Martin: Maybe this is a bit of overkill. But I understand the use case
better, thanks.
Michael: TCP can be up even if application can not process. Not know too
much about YANG - the request here are a lot of implementation specific
values. Continuous monitoring seems difficult on a generic standard.
Jeffrey: This is a giant list to work trough. This is not to implement
tcpdump on yang. Snapshot live state on each packet is not the goal.

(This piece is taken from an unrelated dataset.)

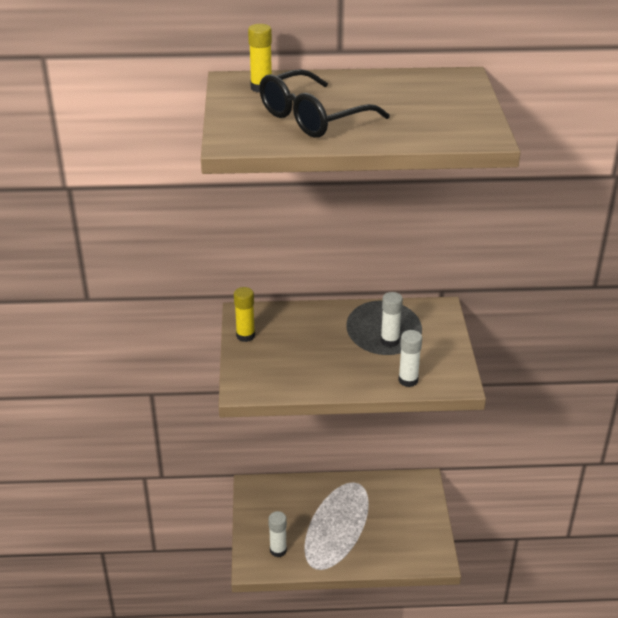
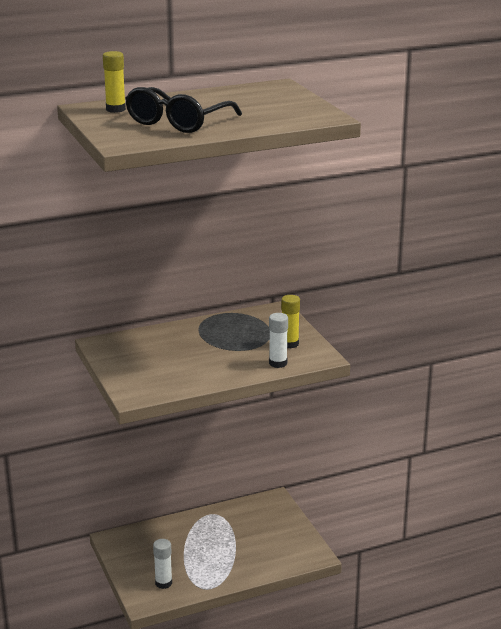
camera: 20 degrees left, 10 degrees down
(245, 336) = (112, 358): yellow glue stick -> yellow glue stick (290, 344)
(390, 341) = (246, 339): white glue stick -> none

Many things may cause this to happen. Majority is bugs or unusual
circumstances. In BGP case, client is waiting to get out of this
situation. Challenge is how to troubleshoot the situation. For
troubleshooting BGP remotely, need status of session. Zero window is a
common thing. If I see this for a longer period, I can take action. Most
of this is available via CLI, this is to make this more manageable. This
all are not unusual things.
Mahesh: Trying to keep track of live state doesn't make sense as a
replacement to tcpdump. Stuck connections, zero window would be helpful
though, good to have in the model.
Gyan: Exactly, getting a report to act on it would be great. Eg. reset
the session.
Martin: BGP comm is using the YANG - doing more work for them is fine. A
principle is not to do all TCP in to the YANG model, as the MIB
experience was terrible. Try to have a small as possible YANG model,
which relates to actionable stuff.
Jeffrey: Don't disagree. Choice to do enough of the work once in the
TCPM WG, or risk missing a important thing, and forking all vendors to
proprietary models.

Gorry: Flexibility here is not a good thing. One ACK per 100 is not a
big value. Why go to a 1000 even on big links.
Carles: Wonder how to make a good future proof trade off here.
Bob: Format of this is very close to AckCC draft we already have. Maybe
we have converged on something we already have. That gives you 256 as
your number. Perhaps see if there are things in that draft that preclude
your use case.
Carles: Please sent the info for the draft.
Yoshi: Use previous style and use reserved bit for big value. Then, you
can save 1 bytes in option space.
Michael: They are all even length.
Richard: Do we need the high length really? Padding is done, but could
be omitted to pack more different options.
Jonathan: Question, if value of R is harmful.
Michael: Clarification: Was a student project to get this in to FreeBSD
stack.